Middle American Research November 4, 2021
From the Franciscan friars of yore to the Middle American researchers of late, the story of the people is told by others.
The Dane Frans Blom first came to Mexico in 1919, the year of the Spanish Flu, the 400th year of the Conquest. What was to become his official portrait was a photograph taken in 1922, in which he is dressed in Livingstonian field khakis, holding a map and compass, posing beneath a jungle canopy. Although the phony studio scene is exposed by obvious interior lighting and a linen sheet covering the ground, those dark steely eyes nevertheless project resolve and ambition, much like those of his contemporary heroes—Lawrence, Shackleton, and Roald Amundsen, who disappeared in the Arctic after planting a Norwegian flag on the North Pole. These were the conquistadors of the early 20th-century—undaunted, intrepid, cunning, vain, dignified, and financed by foreigners—their extravagant portraits paint the picture. Conrad’s Kurtz would have started the same way, just trading the Congo for the Lacandón rainforest.
With a solid geographic education and restless spirit, Frans Blom followed in the footsteps of TE Lawrence after the Great War and turned himself into a cartographer for hire. And like many other industrious adventurers in the 1920’s, he went into the American oil business, mapping terrain, ruminating on what might be hidden beneath the surface. In Veracruz and Tabasco, he surveyed antiquities of the Olmec, while in Chiapas and Guatemala he came to know the Maya.
He married and divorced an American in the 1930’s. His drinking may have caused him to leave Tulane University, indeed the United States altogether, but it may have been the war as well. Whatever the cause, the divorce was final. Franz would never go back. In 1943, living in Mexico City, he met Gertrude Duby, a Swiss documentary photographer. They shared an interest in the Lacandón Maya, and after the war they married and moved to Chiapas, a happy couple working together in the Campo, employing a large staff, contributing to the community, extracting a modicum of fame, fortune, respect.
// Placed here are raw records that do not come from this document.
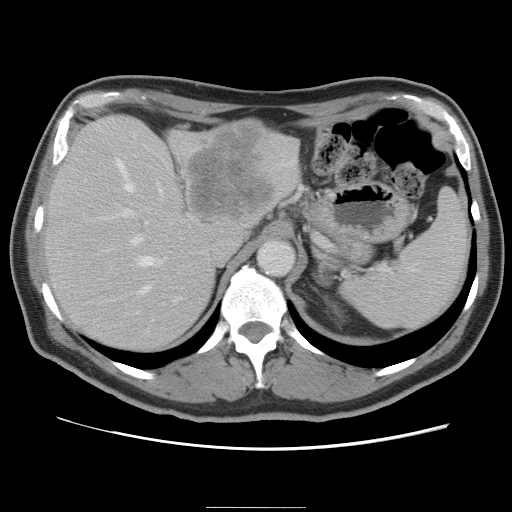
Contrast-enhanced abdominal CT, one axial slice; slice 57 of 87 in the series (ordered by position); intravenous contrast given; soft-tissue window (W 400 / L 40 HU); 512 × 512 image matrix. From the clinical record (not read from this slice): patient: male, age 68 years at operation; diagnosis: colorectal cancer liver metastases, imaged before liver resection; multiple liver metastases: no; largest metastasis: 9 cm; chemotherapy before resection: no.
Annotated regions visible in this slice (expert manual segmentation):
- hepatic veins: bounding box [x1, y1, x2, y2] px = [113, 159, 167, 322]
- liver: [43, 116, 302, 353]
- planned liver remnant (the part of the liver to remain after resection): [43, 152, 216, 353]
- portal vein (with intrahepatic branches): [97, 208, 192, 314]
- liver metastasis: [188, 125, 272, 218]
He certainly did not suffer the fate of Diego Mazariegos, the Conquistador of Chiapas, who was discarded and forgotten after just a few years. Pancho Bolom, as Blom affectionately came to be called, enjoyed a rich life in San Cristobal, all the way up to his death in 1963. By then, Gertrude Duby Blom had fashioned the old seminary into a fundraising retreat, raising awareness about the plight of the Selva Lacandón, where the jungle Maya cling to survival.
It is rather depressing to find that the most famous person to visit Casa Na Bolom, according to its own factsheet, is Henry Kissinger, but perhaps this is appropriate. At the academy, Frans Blom called his work Middle American Research, but there is a whiff of Conquest to it. This was still the age of the Great White Explorer, and, one hundred years later, its imperial residue still persists in Mexico. As one local source said, through a translator:
“It’s as if we need the outsiders to validate our own worth. If you say a linguist from Poland is coming to Mexico City to lecture us on Nahuatl languages, we say, of course, we will go listen. Why? Would you want to hear some European come to lecture you about your country? I don’t think so. I don’t think you care what the Europeans thinks about you. But we do. We are almost grateful when someone like Frans Blom comes to our country and tells us who we are, how valuable we are.”